DESCRIPTION OF THE TASK - Your answer consists of the lines in the data that contain "assign". Copy each of them.

Stored data -
%%
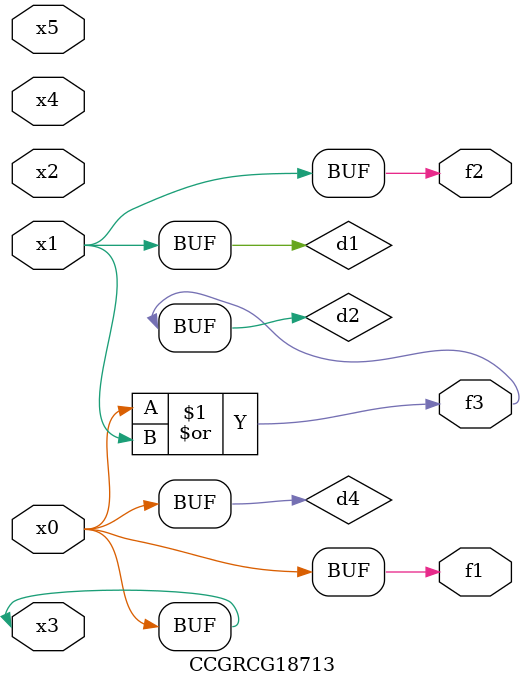
<source format=v>
module CCGRCG18713(
	input x0, x1, x2, x3, x4, x5,
	output f1, f2, f3
);

	wire d1, d2, d3, d4;

	and (d1, x1);
	or (d2, x0, x1);
	nand (d3, x0, x5);
	buf (d4, x0, x3);
	assign f1 = d4;
	assign f2 = d1;
	assign f3 = d2;
endmodule

</source>
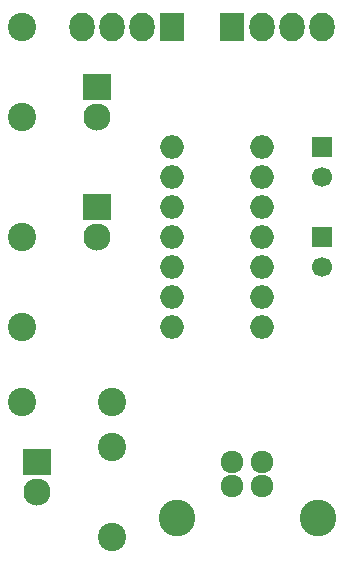
<source format=gbs>
G04 #@! TF.FileFunction,Soldermask,Bot*
%FSLAX46Y46*%
G04 Gerber Fmt 4.6, Leading zero omitted, Abs format (unit mm)*
G04 Created by KiCad (PCBNEW 4.0.4+e1-6308~48~ubuntu16.04.1-stable) date Thu Oct 20 18:00:38 2016*
%MOMM*%
%LPD*%
G01*
G04 APERTURE LIST*
%ADD10C,0.100000*%
%ADD11R,1.700000X1.700000*%
%ADD12C,1.700000*%
%ADD13R,2.400000X2.300000*%
%ADD14C,2.300000*%
%ADD15C,1.924000*%
%ADD16C,3.100020*%
%ADD17R,2.127200X2.432000*%
%ADD18O,2.127200X2.432000*%
%ADD19O,2.000000X2.000000*%
%ADD20C,2.398980*%
G04 APERTURE END LIST*
D10*
D11*
X157480000Y-85090000D03*
D12*
X157480000Y-87590000D03*
D11*
X157480000Y-92710000D03*
D12*
X157480000Y-95210000D03*
D13*
X133350000Y-111760000D03*
D14*
X133350000Y-114300000D03*
D13*
X138430000Y-80010000D03*
D14*
X138430000Y-82550000D03*
D13*
X138430000Y-90170000D03*
D14*
X138430000Y-92710000D03*
D15*
X149860000Y-111760000D03*
X152400000Y-111760000D03*
X152400000Y-113758980D03*
X149860000Y-113758980D03*
D16*
X145130520Y-116459000D03*
X157129480Y-116459000D03*
D17*
X144780000Y-74930000D03*
D18*
X142240000Y-74930000D03*
X139700000Y-74930000D03*
X137160000Y-74930000D03*
D17*
X149860000Y-74930000D03*
D18*
X152400000Y-74930000D03*
X154940000Y-74930000D03*
X157480000Y-74930000D03*
D19*
X144780000Y-85090000D03*
X144780000Y-87630000D03*
X144780000Y-90170000D03*
X144780000Y-92710000D03*
X144780000Y-95250000D03*
X144780000Y-97790000D03*
X144780000Y-100330000D03*
X152400000Y-100330000D03*
X152400000Y-97790000D03*
X152400000Y-95250000D03*
X152400000Y-92710000D03*
X152400000Y-90170000D03*
X152400000Y-87630000D03*
X152400000Y-85090000D03*
D20*
X139700000Y-110490000D03*
X139700000Y-118110000D03*
X139700000Y-106680000D03*
X132080000Y-106680000D03*
X132080000Y-74930000D03*
X132080000Y-82550000D03*
X132080000Y-100330000D03*
X132080000Y-92710000D03*
M02*

</source>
%%
EXERCISE OUTPUT -
	assign f1 = d4;
	assign f2 = d1;
	assign f3 = d2;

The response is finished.